During our Thursday evening sitting tonight, a question had been raised by one of the U of T students regarding how pain is treated in meditation practice. The Venerable mentioned three approaches, all of which resonated well with me. The first is to appreciate the pain, almost as though one were to embrace the pain rather than rejecting it. This is a tricky practice, since it involves letting go of the fear of pain that often overwhelms the meditation practitioner in the beginning of practice. Sometimes people refer to this practice as being ‘open’ or ‘curious’. In other words, it’s not just a neutral practice of holding something at bay or trying to emotionally disconnect from it (which would be a form of rejection in a way). I think it’s more like slowly opening up to the rawness or the tenderness of that pain, wanting to genuinely face it and understand its signals rather than trying to neutralize the experience or detach from  it.

The second approach mentioned by the Venerable is not to treat the pain as ‘my’ pain. For example, I might describe the sensation as something that is part of me: “I have this pain”, “there is a pain in my leg”, etc. This approach can be valuable in the way that I am no longer adding more pain to it by identifying with my own body. But this ‘dissociating’ is not the same as the dissociating I do with my intellect, when I find a pain uncomfortable.

The third approach was described by the Venerable as a kind of will power. By acknowledging that sitting with pain can create a greater sense of tolerance for that pain, the practitioner can learn to sit still in that pain with a sense of purpose and motivation. If I can learn to bear the discomfort of leg pain, I may later be able to have the strength to handle the greater discomforts of a major illness.

In principle, I think all these approaches work, but I find it useful to go back to the water analogy to understand what is happening. When I first started to meditate in longer group situations, my reaction to pain was often quite intense.
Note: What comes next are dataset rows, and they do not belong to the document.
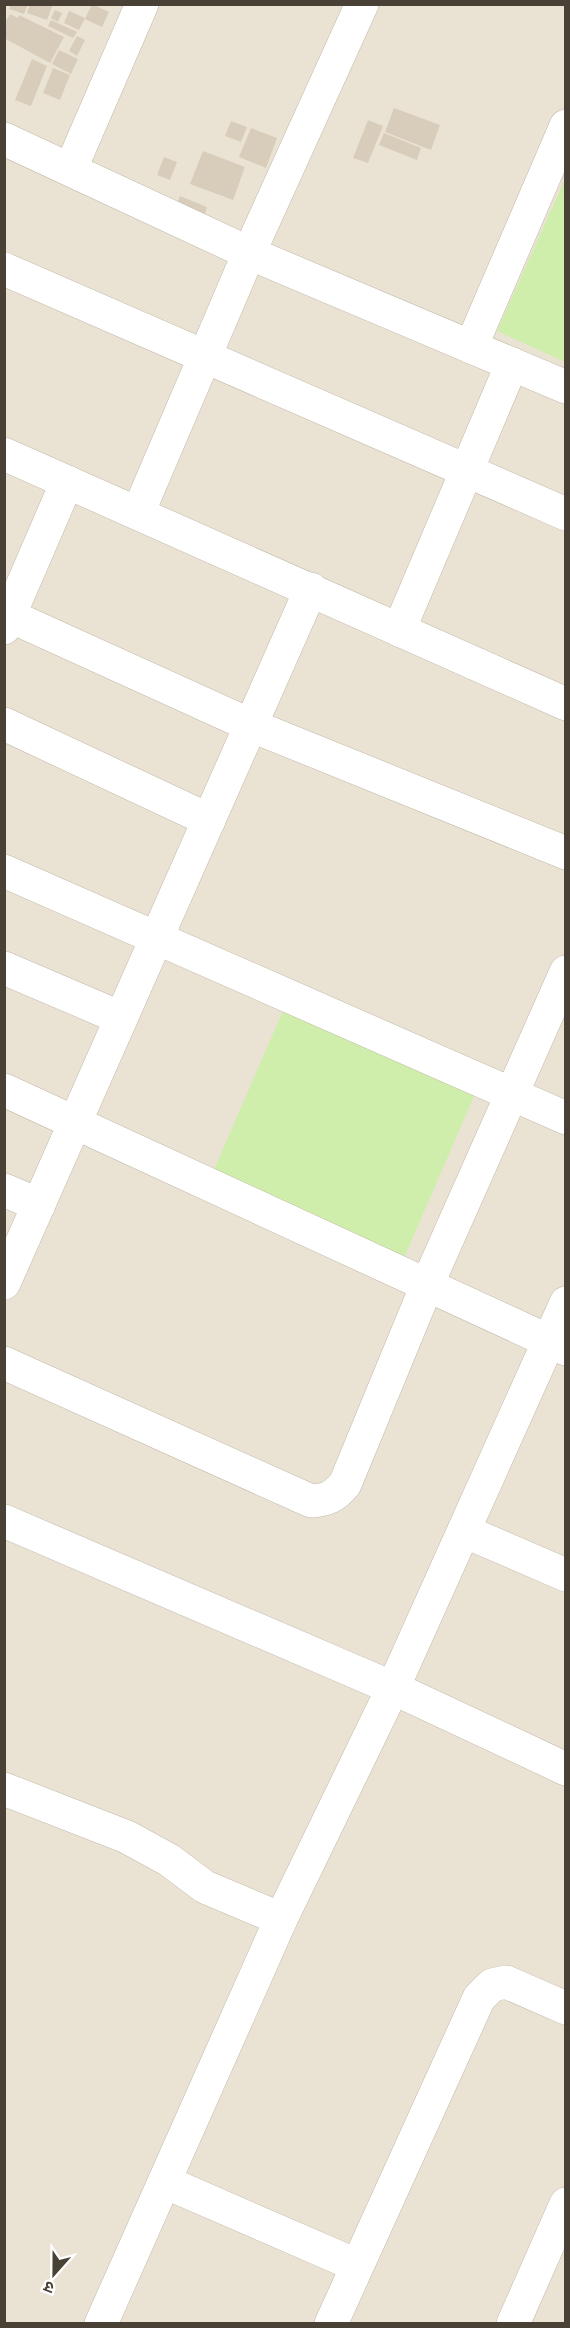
<svg xmlns="http://www.w3.org/2000/svg" width="570" height="2328" font-family="Figtree,'Noto Sans Devanagari',sans-serif">
	<style>
		.residential { fill: #eae3d4 }
		.green { fill: #cfeeab }
		.building { fill: #d8cdbb }
		.lines { fill: none; stroke-linecap: round; stroke-linejoin: round }
		.minor-casing { stroke: #c2b9a8; stroke-width: 34 }
		.minor { stroke: #fff; stroke-width: 33 }
	</style>
	<rect width="100%" height="100%" fill="#f5f1e7"/>
	<!-- residential -->
	<rect class="residential" x="5" y="5" width="560" height="2318"/>
	<!-- green -->
	<g class="green">
		<path d="M565 179 566 362H565L497 331Z"/>
		<path d="M292 990 484 1073 395 1279 203 1195Z"/>
	</g>
	<!-- building -->
	<g class="building">
		<path d="M11 4H28L24 14 9 9Z"/>
		<path d="M30 4H53L47 20 27 13Z"/>
		<path d="M92 4 109 12 102 27 85 19Z"/>
		<path d="M55 10 62 13 58 22 51 18Z"/>
		<path d="M69 11 85 18 79 30 64 23Z"/>
		<path d="M10 14 18 18 19 15 64 37 50 63 4 38V24Z"/>
		<path d="M51 20 77 32 73 38 48 26Z"/>
		<path d="M77 36 85 40 77 56 69 51Z"/>
		<path d="M59 50 78 59 71 74 52 64Z"/>
		<path d="M32 59 47 66 31 106 15 100Z"/>
		<path d="M53 68 70 75 60 100 43 93Z"/>
		<path d="M394 108 440 125 431 150 385 132Z"/>
		<path d="M368 120 383 126 368 163 353 158Z"/>
		<path d="M231 121 247 127 241 142 225 136Z"/>
		<path d="M251 128 277 138 266 168 239 157Z"/>
		<path d="M384 133 421 148 417 160 379 145Z"/>
		<path d="M203 151 245 167 233 200 190 184Z"/>
		<path d="M164 157 177 162 170 180 157 175Z"/>
		<path d="M180 196 207 207 204 217 176 206Z"/>
	</g>
	<g class="lines">
		<defs>
			<g id="minor">
				<path d="M4 139 249 253 566 387"/>
				<path d="M71 168 142 4"/>
				<path d="M4 269 566 514"/>
				<path d="M471 347 566 126"/>
				<path d="M4 454 566 704"/>
				<path d="M138 513 249 253 362 4"/>
				<path d="M10 616 250 725 566 853"/>
				<path d="M4 628 67 482"/>
				<path d="M399 630 512 364"/>
				<path d="M4 724 209 820"/>
				<path d="M4 871 566 1118"/>
				<path d="M4 968 121 1018"/>
				<path d="M4 1090 566 1349"/>
				<path d="M4 1190 39 1205"/>
				<path d="M4 1283 311 589"/>
				<path d="M4 1363 311 1501C327 1500 334 1497 345 1484L427 1285 566 972"/>
				<path d="M4 1521 393 1688 566 1769"/>
				<path d="M464 1531 566 1575"/>
				<path d="M4 1789 127 1837 169 1860 205 1887 281 1919"/>
				<path d="M165 2182 356 2265"/>
				<path d="M101 2324 281 1919 393 1688 566 1303"/>
				<path d="M331 2324 479 1998 492 1985 506 1982 566 2008"/>
				<path d="M513 2324 566 2204"/>
			</g>
		</defs>
		<!-- minor casing -->
		<use href="#minor" class="minor-casing"/>
		<!-- minor -->
		<use href="#minor" class="minor"/>
	</g>
	<!-- border -->
	<rect width="570" height="2328" fill="none" stroke="#494135" stroke-width="12"/>
	<!-- north arrow -->
	<g transform="translate(54 2274) rotate(201)" stroke="#ffffff" stroke-width="4.5" paint-order="stroke">
	<path d="M0-4.5L10 22L0 15L-10 22Z" fill="#494135"/>
	<text y="-9" font-size="16" font-weight="bold" text-anchor="middle" fill="#494135">उ</text>
	</g>
</svg>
I noticed how I regarded the pain as something that somehow should not be, and therefore needs to be rejected in order to embrace a truly ‘liberating’ experience. What I didn’t realize was that this desire for a liberating experience was where most of my suffering was.  It reflected a lack of intimate understanding of the pain itself, and a wish to push away from the body in order to achieve a realization of some kind. But what I couldn’t realize is that this pressure to desire something more created a tremendous fear of not realizing it. This took the form of anxiously trying to push away the pain or transform it into something else, much as an alchemist might transform lead into gold. Of course, it doesn’t quite work this way.

What I find most useful with the water analogy is that we don’t even need to reject our ‘rejections’. Everything is beheld as it is equally in mind. When I can understand that no experience is ever away from the mind, it is like realizing that the water pervades everything without obstacles. The true nature of mind is able to accommodate any experience, so it fluidly moves between viewpoints. The more I can understand this, the less I feel a need to change one ‘unfavorable’ experience into a very good experience. Each experience is complete into itself because it depends on something greater than everything.


This sounds abstract, but one way to practice it is to understand that the thoughts are just parts of a fluid and dynamic experience. They are never to be confused with the true mind, which cannot be grasped as an object. It can only be somehow pointed to. The more I can grapple with that question of how true mind is approached, the less I take these solid-looking appearances to be real. So the will power of water is that it simply has no separate individual will controlling its experience.